Michel Stockhem
Diapason, France
novembre 2016

Les affinités de Jonathan Plowright avec la musique polonaise sont déjà bien connues, et son «hommage à Chopin» l'avait prouvé en 2010 (même éditeur, Diapason d’or). Si le pianiste britannique s’est lancé dans une captivante intégrale Brahms pour Bis, il n’en reste pas moins fidèle à Hyperion entouré ici de l’excellent Quatuor Szymaowksi pour une délectable double découverte.

Ludomir Różycki était aux yeux de Tansman le plus français des compositeurs du groupe Jeune Pologne fonde en 1906, même s’il étudia avec Humperdinck; néglige dans sa notice par Adrian Thomas (qui semble n’envisager d’influence parisienne que debussyste ou stravinskienne), cet aspect devient particulièrement sensible dans le Quintette de 1913. Les correspondances sont même plutôt, pour être précis, franco-belges, aussi bien dans les modelés (Franck, Zarebski, qui écrivit son quintette à Bruxelles) que dans les résonnances contemporaines (Schmitt, Biarent). Adrian Thomas évoque les influences de Strauss ou de Reger: on les cherche en vain, sinon brièvement dans le finale. Entamée a Paris, ce vaste Opus 35 en trois mouvements d’un quart d’heure chacun impressionne par la qualité de l’écriture, fouillée, inspirée, cultivant les demi-teintes non sans souffle puissant. L’exécution est simplement magistrale, avec l’agrément d’une prise de son soignée et d’un piano à la rondeur de coussin de velours.

L’influence de Richard Strauss est plus manifeste chez Ignaz Friedman (1882-1948). L’immense pianiste déploie dans son Quintette en do mineur (1918), longtemps inédit et inconnu en CD, un chic viennois indéniable : on se retrouve au foyer d’un théâtre ayant souffert de la guerre, et qui mettrait Rosenkavalier a l’affiche pour sa réouverture.
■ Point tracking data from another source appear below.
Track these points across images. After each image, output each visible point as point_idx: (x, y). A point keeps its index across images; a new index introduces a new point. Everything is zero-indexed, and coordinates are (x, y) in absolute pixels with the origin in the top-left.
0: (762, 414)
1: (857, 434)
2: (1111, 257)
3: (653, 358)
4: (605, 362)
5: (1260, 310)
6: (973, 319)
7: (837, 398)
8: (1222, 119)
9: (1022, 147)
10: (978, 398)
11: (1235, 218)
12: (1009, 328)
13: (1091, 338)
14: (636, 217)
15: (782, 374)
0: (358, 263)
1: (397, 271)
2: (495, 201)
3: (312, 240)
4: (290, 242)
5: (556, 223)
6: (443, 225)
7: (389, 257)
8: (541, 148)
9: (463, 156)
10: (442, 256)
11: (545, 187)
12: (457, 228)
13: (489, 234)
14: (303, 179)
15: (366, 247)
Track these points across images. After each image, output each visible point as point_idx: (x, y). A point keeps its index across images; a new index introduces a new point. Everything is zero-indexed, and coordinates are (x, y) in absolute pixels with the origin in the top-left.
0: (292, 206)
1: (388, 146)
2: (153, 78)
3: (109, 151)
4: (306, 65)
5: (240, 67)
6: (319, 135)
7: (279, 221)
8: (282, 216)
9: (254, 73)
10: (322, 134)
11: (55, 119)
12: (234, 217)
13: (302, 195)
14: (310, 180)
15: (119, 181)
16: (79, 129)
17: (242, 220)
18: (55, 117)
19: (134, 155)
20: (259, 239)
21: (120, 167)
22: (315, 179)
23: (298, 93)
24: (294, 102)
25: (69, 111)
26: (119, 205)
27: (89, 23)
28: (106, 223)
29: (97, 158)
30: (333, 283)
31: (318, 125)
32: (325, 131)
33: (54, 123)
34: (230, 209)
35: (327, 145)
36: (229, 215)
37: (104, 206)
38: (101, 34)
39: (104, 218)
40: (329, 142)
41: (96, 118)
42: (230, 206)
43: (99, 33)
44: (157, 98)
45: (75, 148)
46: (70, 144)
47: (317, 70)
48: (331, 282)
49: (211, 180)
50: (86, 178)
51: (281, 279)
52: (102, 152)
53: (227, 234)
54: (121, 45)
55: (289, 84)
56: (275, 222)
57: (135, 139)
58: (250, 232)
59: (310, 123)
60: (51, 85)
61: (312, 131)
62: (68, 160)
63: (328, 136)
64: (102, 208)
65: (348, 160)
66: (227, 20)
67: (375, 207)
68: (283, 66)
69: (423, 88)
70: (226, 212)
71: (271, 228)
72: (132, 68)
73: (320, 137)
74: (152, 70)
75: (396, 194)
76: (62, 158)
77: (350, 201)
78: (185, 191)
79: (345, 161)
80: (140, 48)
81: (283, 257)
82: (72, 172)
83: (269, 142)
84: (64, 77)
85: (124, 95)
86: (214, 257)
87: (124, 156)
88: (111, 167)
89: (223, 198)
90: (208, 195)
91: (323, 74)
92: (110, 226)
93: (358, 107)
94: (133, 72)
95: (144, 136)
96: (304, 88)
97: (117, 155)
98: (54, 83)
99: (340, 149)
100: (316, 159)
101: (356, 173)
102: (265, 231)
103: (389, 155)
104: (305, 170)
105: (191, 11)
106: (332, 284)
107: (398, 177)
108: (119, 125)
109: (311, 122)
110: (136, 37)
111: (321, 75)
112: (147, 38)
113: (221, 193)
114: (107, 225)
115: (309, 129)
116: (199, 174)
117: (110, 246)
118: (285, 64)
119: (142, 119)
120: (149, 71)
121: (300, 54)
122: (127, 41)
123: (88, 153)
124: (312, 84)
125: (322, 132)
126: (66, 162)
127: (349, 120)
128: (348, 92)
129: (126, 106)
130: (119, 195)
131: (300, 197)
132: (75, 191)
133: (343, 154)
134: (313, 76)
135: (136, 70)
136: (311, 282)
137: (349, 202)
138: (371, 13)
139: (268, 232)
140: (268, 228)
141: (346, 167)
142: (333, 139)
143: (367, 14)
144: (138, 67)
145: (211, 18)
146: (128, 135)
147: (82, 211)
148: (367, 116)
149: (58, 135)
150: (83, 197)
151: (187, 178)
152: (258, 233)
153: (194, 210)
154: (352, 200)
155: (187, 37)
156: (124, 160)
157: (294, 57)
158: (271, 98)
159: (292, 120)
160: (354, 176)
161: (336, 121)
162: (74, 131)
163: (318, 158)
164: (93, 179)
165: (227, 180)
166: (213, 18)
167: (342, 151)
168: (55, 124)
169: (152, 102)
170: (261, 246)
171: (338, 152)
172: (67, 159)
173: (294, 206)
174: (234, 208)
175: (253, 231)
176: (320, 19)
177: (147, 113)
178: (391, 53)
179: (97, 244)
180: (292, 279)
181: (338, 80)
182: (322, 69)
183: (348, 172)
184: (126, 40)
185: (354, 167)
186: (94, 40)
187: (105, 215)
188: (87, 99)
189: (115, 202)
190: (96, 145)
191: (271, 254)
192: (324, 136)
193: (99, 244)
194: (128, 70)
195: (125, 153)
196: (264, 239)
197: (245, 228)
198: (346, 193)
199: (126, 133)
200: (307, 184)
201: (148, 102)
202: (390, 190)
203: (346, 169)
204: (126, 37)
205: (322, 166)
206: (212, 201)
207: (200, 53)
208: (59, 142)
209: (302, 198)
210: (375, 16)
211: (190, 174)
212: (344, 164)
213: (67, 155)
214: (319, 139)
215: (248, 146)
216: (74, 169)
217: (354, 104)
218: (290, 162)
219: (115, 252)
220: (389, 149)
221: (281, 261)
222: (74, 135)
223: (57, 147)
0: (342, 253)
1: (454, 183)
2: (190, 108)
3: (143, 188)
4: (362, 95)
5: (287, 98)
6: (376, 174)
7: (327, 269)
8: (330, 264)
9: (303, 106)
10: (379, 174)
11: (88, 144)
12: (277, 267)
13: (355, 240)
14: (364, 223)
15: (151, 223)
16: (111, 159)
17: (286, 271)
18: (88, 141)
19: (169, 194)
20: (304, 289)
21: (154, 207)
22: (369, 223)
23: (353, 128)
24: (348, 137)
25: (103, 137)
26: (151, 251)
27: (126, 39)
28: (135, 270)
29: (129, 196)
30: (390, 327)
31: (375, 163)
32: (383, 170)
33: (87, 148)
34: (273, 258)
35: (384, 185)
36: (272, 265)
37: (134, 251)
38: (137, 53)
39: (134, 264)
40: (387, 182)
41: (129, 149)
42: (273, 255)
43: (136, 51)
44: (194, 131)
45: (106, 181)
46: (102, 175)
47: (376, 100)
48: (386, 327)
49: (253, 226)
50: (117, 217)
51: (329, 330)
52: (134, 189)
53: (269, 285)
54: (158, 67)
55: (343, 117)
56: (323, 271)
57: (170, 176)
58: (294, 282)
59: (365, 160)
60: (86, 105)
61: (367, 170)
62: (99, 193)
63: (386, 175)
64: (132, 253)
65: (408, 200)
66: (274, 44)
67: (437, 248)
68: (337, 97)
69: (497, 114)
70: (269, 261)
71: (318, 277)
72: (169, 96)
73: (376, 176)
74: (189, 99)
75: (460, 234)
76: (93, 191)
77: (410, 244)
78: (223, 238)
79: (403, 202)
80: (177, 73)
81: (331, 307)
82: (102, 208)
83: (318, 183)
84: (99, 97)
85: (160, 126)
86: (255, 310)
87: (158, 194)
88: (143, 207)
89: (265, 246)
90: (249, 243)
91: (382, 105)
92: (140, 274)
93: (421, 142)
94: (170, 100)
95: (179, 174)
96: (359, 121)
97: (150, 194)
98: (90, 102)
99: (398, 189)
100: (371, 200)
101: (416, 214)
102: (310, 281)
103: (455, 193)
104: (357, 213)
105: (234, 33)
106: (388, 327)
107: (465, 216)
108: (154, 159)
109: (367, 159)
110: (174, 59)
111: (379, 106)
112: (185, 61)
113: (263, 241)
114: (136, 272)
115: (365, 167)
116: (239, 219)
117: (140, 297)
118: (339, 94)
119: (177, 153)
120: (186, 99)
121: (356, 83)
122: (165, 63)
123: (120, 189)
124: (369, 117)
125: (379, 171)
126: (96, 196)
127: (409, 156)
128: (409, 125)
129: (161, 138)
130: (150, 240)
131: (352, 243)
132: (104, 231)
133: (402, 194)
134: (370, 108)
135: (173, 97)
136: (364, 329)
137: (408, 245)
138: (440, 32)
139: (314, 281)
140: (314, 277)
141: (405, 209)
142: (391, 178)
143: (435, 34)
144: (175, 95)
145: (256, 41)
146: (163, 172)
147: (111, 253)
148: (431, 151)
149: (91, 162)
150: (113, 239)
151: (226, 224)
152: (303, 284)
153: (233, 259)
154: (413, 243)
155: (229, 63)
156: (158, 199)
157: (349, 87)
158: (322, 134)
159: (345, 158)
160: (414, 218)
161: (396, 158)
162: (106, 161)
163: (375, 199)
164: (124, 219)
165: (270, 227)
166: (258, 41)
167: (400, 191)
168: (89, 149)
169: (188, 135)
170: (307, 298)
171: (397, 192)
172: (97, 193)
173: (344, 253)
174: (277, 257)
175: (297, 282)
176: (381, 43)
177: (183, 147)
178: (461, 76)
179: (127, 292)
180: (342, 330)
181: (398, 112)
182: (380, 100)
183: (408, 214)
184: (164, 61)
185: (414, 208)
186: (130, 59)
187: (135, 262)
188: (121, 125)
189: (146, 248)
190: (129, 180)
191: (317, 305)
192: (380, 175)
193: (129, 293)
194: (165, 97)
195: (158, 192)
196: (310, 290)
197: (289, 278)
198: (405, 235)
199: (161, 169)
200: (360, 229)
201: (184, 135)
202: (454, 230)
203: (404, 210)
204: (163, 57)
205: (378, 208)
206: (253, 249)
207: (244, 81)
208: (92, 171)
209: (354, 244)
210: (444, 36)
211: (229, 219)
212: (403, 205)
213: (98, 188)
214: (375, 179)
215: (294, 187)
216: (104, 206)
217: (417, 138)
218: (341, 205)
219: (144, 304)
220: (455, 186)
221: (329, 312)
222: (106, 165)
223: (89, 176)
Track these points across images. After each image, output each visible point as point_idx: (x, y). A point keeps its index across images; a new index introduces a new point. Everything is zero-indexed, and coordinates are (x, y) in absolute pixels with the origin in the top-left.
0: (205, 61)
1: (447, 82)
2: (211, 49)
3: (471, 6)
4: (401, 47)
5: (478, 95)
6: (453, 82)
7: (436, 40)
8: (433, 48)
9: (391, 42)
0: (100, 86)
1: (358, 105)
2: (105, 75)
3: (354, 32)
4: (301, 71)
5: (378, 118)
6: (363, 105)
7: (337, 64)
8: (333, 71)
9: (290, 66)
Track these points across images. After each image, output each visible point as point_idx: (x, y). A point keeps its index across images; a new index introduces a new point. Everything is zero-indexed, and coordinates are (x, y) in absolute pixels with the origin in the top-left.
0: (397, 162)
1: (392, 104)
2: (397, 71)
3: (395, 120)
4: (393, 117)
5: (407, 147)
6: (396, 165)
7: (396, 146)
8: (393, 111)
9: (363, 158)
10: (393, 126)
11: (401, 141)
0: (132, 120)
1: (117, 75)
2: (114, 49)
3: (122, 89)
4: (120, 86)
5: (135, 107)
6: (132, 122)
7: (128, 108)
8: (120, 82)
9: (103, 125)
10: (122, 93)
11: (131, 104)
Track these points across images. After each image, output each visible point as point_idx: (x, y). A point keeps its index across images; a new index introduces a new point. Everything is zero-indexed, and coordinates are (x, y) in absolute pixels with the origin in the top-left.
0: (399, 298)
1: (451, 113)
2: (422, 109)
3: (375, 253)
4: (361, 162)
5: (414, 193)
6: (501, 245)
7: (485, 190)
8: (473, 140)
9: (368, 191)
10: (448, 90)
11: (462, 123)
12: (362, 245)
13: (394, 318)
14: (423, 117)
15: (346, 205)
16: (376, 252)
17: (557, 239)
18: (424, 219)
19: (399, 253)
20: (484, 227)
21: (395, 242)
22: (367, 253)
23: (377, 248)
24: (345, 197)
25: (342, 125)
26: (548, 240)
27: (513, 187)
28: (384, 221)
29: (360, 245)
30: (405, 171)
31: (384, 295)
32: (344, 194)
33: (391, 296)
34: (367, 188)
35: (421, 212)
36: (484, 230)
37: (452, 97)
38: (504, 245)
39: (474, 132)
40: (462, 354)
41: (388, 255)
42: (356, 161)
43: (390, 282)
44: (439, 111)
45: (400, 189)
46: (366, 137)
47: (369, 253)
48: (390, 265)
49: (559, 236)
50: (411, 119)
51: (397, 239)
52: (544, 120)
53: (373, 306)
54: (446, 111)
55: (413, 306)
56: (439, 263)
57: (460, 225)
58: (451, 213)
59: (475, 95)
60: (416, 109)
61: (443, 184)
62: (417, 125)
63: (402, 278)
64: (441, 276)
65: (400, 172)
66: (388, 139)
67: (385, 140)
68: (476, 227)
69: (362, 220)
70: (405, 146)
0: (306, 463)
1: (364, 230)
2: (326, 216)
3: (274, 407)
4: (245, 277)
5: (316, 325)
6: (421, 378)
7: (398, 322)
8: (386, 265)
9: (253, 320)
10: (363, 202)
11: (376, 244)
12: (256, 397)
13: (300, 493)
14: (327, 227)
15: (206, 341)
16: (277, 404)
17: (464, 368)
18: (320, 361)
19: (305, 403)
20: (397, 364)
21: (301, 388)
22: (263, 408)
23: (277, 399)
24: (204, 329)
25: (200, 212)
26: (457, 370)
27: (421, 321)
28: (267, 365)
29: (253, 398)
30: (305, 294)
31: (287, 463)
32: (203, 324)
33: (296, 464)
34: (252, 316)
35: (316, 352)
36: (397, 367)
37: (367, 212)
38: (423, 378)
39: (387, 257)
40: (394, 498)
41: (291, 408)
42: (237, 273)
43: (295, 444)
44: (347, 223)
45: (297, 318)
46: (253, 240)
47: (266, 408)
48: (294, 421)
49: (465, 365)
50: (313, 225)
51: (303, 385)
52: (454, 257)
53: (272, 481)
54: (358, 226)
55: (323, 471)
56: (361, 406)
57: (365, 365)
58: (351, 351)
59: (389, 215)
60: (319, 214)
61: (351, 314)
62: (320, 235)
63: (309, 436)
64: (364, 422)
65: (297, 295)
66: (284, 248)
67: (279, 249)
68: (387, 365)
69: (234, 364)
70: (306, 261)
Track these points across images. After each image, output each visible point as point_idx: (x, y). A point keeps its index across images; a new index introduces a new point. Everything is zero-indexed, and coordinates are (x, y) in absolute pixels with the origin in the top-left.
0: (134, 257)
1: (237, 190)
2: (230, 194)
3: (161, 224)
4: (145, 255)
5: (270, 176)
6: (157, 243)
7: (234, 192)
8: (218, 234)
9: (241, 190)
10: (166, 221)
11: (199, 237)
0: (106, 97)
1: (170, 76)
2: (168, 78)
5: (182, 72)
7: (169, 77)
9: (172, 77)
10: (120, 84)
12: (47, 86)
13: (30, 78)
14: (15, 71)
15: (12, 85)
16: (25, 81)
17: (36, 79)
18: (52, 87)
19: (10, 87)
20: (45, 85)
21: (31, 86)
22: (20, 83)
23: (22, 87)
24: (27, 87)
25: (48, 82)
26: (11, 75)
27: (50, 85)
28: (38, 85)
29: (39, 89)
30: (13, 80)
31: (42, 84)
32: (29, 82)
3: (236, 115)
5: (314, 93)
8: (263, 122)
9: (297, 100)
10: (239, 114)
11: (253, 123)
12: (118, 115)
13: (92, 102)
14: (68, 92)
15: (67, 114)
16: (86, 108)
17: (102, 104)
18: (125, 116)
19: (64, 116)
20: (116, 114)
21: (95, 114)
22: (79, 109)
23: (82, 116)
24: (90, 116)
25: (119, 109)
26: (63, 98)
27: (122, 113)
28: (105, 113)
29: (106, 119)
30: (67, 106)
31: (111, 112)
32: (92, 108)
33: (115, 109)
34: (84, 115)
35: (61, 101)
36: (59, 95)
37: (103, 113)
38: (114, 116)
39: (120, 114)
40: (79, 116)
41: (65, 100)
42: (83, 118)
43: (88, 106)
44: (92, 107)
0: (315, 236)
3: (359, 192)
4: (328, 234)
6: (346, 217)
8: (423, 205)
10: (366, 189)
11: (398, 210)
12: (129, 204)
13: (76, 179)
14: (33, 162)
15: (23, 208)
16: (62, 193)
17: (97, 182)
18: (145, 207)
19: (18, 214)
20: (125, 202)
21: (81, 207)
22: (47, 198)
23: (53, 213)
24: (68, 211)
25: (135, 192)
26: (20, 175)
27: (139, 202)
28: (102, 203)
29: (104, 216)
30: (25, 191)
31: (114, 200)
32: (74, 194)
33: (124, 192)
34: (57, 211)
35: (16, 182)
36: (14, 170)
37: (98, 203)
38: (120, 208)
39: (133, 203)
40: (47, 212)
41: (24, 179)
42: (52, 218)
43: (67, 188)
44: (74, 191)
Sans tirer la couverture à soi, le virtuose-compositeur marie adroitement le piano aux cordes dans une ambiance mélancolique, sombre même dans certaines variations du larghetto central. Quelques éléments folkloriques apparaissent, notamment dans le finale, mais aussi des touches modernistes qui font penser à Busoni, des gammes par tons, des modes antiques, un fugato: tout cela est un peu indécis esthétiquement mais passionnant, parfois intensément original (finale) et aussi élégant que le jeu de Friedman pouvait l’être. Les interprètes y séduisent autant que dans les premières plages et on sort de la un doux sourire aux lèvres, certain d’avoir assisté à un enrichissement du répertoire.